--- EXTRACT TO READ ---
========
Verweban: A textile homage to the “somebodies” in textile factories

Flossie Peitsch

1 June 2025

F. Peitsch. Resolve, 2025, wool, 200mm x 300 mm x 1mm x 12 panels

Flossie Peitsch returns to the factory, whose workers she had previously honoured in paintings, with textile works of her own reflecting a shared humanity.

Everybody is someone

“Mum, what is the country where we are ‘indigenous’?” This might well have been a question posed by any one of my six children during their school days. Occasionally, their class was assigned the task of delving into their personal family history. My answer would have been, “Well, I immigrated to sunny Australia from my frozen birth land, Canada, in the 1970s. My parents were both of Germanic descent and spoke German growing up. Your great, great grandparents bravely journeyed from somewhere within Prussian Germany. Before that, I don’t know, but my sister’s DNA tests show some Irish descent.”

I would have continued, “Your Dad came from the USA. His parents and grandparents were born in America, but because of the attitudes towards migrants, even then, they quickly shed their German / Russian / Polish names, roots and ways. The evidence points to you being a blend of at least nine cultural backgrounds! I guess that makes us not indigenous anywhere.”

Child, “So, does that make us nobody?”

Me, “No, son, this makes us everybody. Everybody is someone from somewhere.”

I know that I am one of many “somebodies”. The desire to belong somewhere after leaving your country of birth is universal. Actually, feeling that you “fit in” to a new country does not occur overnight. But it is gradually and surely happening to me, through my fine art practice. Let me show you how.

Historic paintings of mill workers at their machines

Almost 30 years ago, I was a young mother living in the small town of Lobethal, South Australia. Lobethal’s primary industry, the Onkaparinga Mill established in 1869, had just been bought by an overseas competitor and would shortly be systematically dismantled. For posterity, I took it upon myself to sit on site and paint each employee working at their beloved machines, before being separated forever. What a task! The pen/wash paintings were all completed on-site amongst the noise, heat, humidity, and pungent whiff of wool.
========
Collection entries:

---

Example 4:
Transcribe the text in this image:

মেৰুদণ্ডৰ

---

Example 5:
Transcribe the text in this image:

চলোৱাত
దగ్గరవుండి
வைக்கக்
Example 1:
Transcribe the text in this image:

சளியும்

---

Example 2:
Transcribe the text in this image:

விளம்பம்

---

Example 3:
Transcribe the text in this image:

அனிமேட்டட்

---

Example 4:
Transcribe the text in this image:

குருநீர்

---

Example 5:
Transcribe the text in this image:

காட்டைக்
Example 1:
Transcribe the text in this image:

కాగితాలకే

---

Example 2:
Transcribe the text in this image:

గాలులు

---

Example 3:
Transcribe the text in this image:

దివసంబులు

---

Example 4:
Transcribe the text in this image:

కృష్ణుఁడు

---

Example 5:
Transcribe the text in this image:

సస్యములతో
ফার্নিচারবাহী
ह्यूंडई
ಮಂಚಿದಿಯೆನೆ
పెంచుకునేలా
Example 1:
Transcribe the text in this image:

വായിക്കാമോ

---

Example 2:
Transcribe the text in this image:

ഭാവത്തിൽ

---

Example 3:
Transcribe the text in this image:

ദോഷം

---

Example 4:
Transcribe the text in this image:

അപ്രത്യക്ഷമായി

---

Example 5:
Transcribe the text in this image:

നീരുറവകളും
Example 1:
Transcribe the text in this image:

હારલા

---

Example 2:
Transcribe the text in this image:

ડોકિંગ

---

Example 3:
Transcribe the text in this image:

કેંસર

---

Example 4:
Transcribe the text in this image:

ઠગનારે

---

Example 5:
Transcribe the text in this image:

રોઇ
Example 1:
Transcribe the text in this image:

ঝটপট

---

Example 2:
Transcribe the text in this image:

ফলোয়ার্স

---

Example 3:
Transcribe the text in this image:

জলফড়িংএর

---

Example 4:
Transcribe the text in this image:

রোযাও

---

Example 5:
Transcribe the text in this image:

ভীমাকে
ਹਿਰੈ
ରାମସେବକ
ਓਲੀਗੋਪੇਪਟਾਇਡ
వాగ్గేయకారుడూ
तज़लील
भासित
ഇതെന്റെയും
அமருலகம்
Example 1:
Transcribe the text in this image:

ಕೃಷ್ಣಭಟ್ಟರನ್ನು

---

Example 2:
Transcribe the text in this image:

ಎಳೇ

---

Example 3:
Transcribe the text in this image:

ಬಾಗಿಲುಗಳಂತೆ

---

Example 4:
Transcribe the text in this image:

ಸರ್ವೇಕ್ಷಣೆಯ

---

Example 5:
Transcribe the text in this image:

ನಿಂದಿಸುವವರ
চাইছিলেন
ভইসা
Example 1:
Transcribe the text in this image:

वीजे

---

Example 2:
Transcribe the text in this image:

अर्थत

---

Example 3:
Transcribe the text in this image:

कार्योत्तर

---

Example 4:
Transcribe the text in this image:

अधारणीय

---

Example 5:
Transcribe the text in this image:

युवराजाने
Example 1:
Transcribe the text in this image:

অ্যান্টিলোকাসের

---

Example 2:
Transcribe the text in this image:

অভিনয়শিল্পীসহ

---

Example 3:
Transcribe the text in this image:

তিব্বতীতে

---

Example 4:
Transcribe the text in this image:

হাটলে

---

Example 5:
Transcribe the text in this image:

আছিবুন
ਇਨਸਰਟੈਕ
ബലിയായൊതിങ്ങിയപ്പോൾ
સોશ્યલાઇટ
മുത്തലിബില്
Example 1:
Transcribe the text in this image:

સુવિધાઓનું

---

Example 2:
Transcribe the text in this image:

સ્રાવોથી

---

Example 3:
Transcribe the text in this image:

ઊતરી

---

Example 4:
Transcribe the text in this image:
========
--- QUESTIONS ON THE MATERIAL ---
1 - Reproduce the passage of the Verweban article from "I know that" to "show you how.".
2 - According to the Verweban article, in what year was the Onkaparinga Mill established?
3 - List every on-site condition that the Verweban article says surrounded the painting of the mill workers.
Base every response solely on the Verweban article.

--- TASK RESULTS ---
1 -
I know that I am one of many “somebodies”. The desire to belong somewhere after leaving your country of birth is universal. Actually, feeling that you “fit in” to a new country does not occur overnight. But it is gradually and surely happening to me, through my fine art practice. Let me show you how.

2 - 1869

3 - noise; heat; humidity; the pungent whiff of wool